96. The Three Fishes
The Panchatantra, originally written in Sanskrit, is a collection of folklore and fables about anthropomorphic animals, intended for moral instruction in matters as varied as statecraft, war strategy, interpersonal conduct, and advice on swaying enemies, making friends, and profiting financially and spiritually. But at its core, these are stories bristling with danger, never losing sight of what survival is: to eat or be eaten, to kill or be killed. No animal is consistently the hero. Every jungle is bright leaves and shadow.
In the story of the three fishes, three fishes — close friends with very different philosophies — live together for many years in a pond. One fish, Thalaiyeluththu, believes that fate is predetermined, that all things that come to pass are as predestined as the writing divinely placed on the head of an infant at birth. The second fish, Thanthiram, feels that problems must be solved as they appear and believes herself cunning enough to do so. The third, Moolai, is old and wise and approaches her life on the basis of prior experience.

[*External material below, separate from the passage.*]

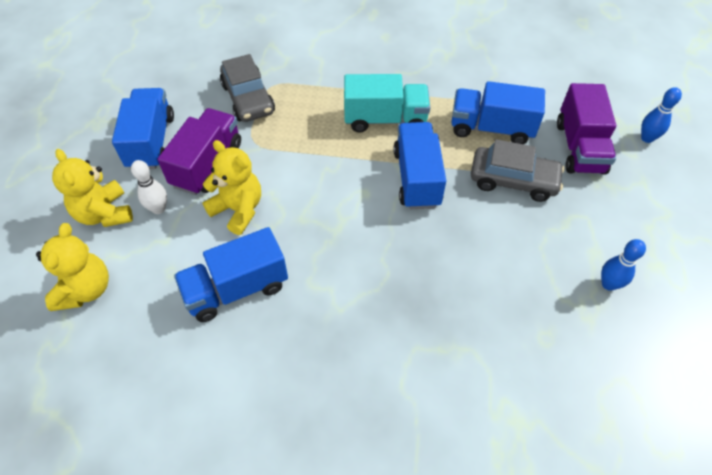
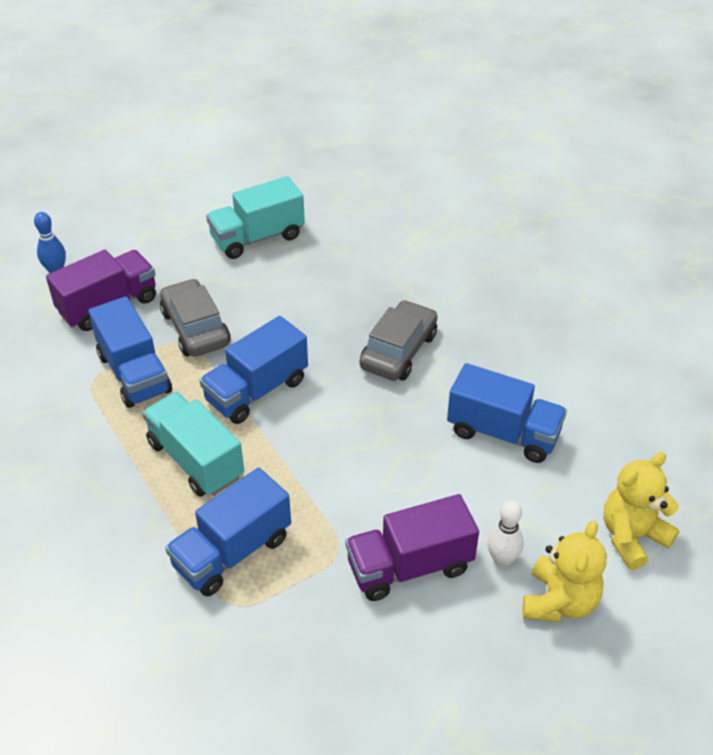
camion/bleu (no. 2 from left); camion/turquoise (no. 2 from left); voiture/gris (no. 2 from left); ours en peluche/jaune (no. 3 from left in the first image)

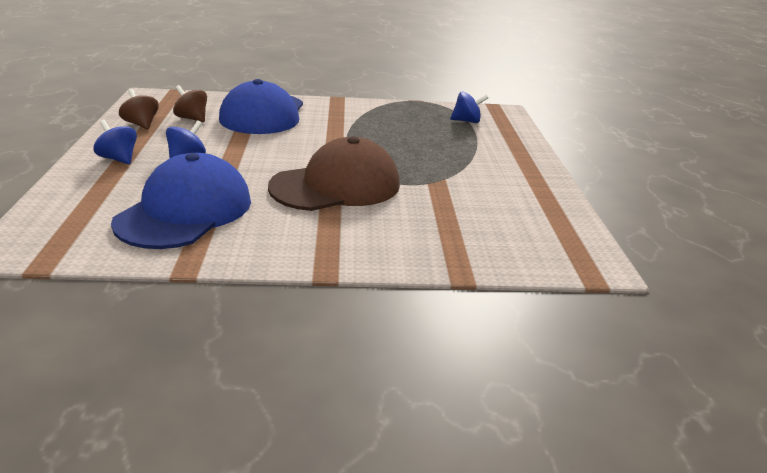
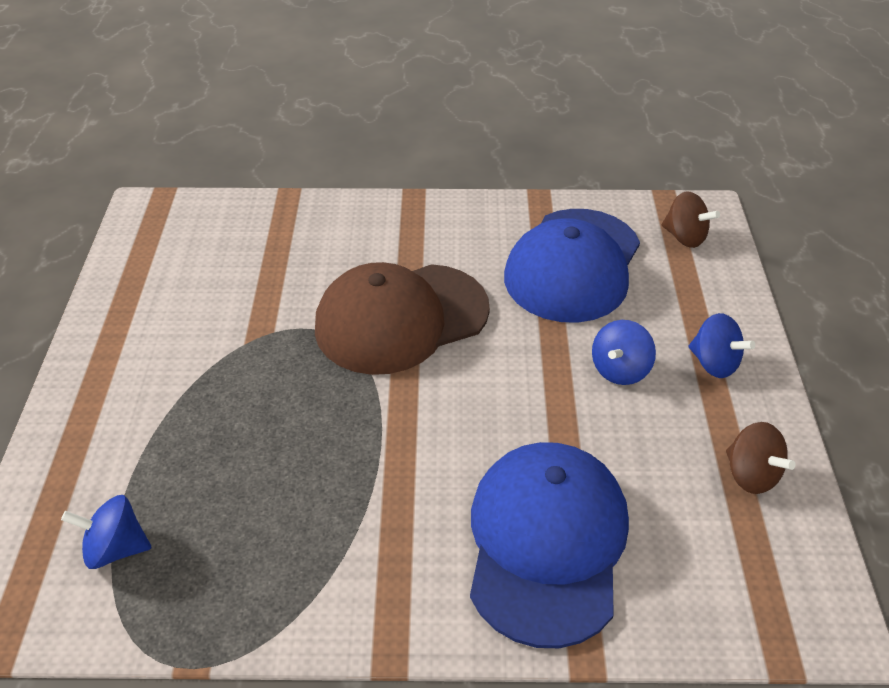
toupie/marron (no. 1 from left)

One day, Moolai is splashing by the riverbank when she overhears two fishermen talking nearby. "Ah, what large fish live in this lake!" one of them is exclaiming, to which the other agrees, "Bigger than any in the lakes we dredge. Let us come back tomorrow with our nets and catch them, and our families shall eat well."

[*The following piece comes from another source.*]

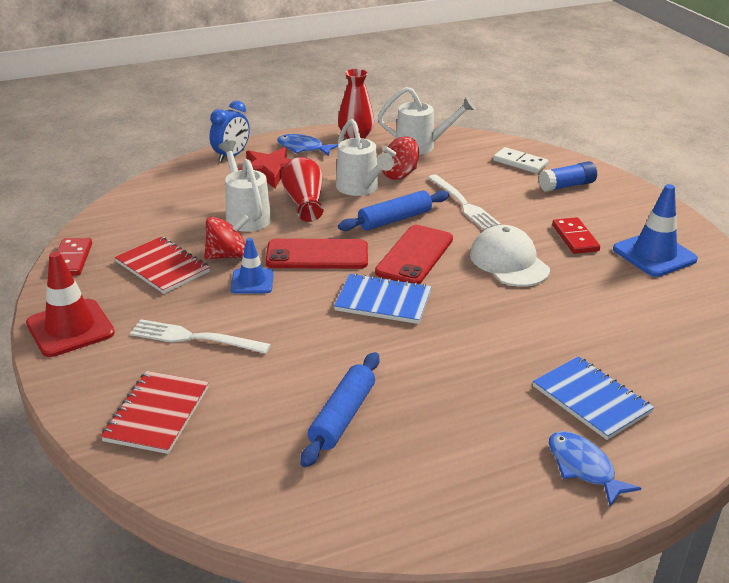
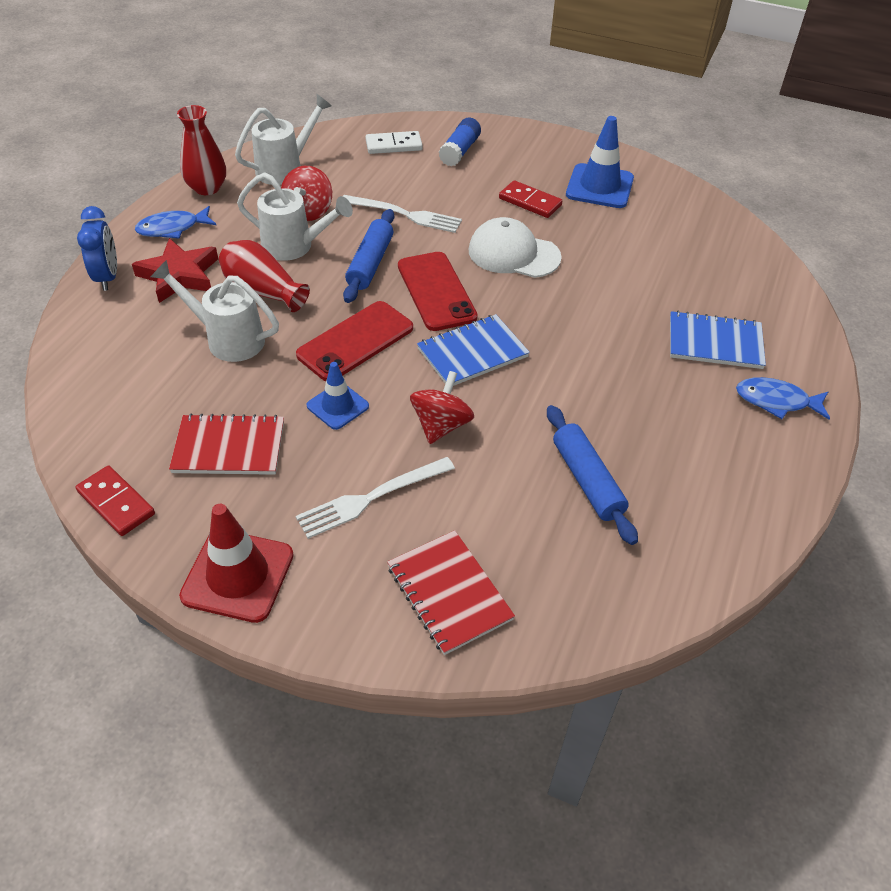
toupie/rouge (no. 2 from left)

Moolai returns home in a hurry and breathlessly reports this to her friends. "Let us escape before those fishermen come back," she says. "I know of a canal that will take us to another lake, where we can begin anew."
But Thanthiram does not want to yield her ancestral home to these encroachers and says, "I am cunning and resourceful and not without defenses. If the fishermen catch me, I will survive."
To which Thalaiyeluththu says, "I was born here, and I will not abandon my home. What is meant to be is meant to be."
Unwilling to risk her life, Moolai bids them a tearful farewell and departs for the canal. The following day, the fishermen return and cast large, strong nets into the lake, dredging in a vast haul of fish, among them Thalaiyeluththu and Thanthiram. "What a catch!" the fishermen exclaim, separating those fish that are dead or sickly and tossing them back into the water. Seeing this, Thanthiram holds her breath and lies very still, not moving even as the fishermen untangle her fins from the net, and through this pretense, she too is tossed back into the lake. Thalaiyeluththu, instinctively thrashing for freedom, meets her fate as she is clubbed to death.
The moral of this Panchatantra story is that victory is found through cunning and adaptability, extolling Thanthiram's approaches alone. However, to be misabled is to value something in each fish's philosophy. To be like Thalaiyeluththu, and accept and welcome sickness as you would the spirit of an ancestor who is as irritating in death as they were in life. To be like Moolai, and seek escape through new tests, new medications, new forms of bodywork and alternative medicine. To be like Thanthiram, the fulcrum on which the misabled bodymind pivots, an identity of "manyness" and elusiveness, and engage in disability masquerade, pass as "well" or "sick" as circumstances demand, comply with medical standards — play dead, so to speak — when clinicians refuse to perceive anything else, and revive in your true aspect when tossed back to the rest of the world (Detienne & Vernant, 1978/1991; Siebers, 2004).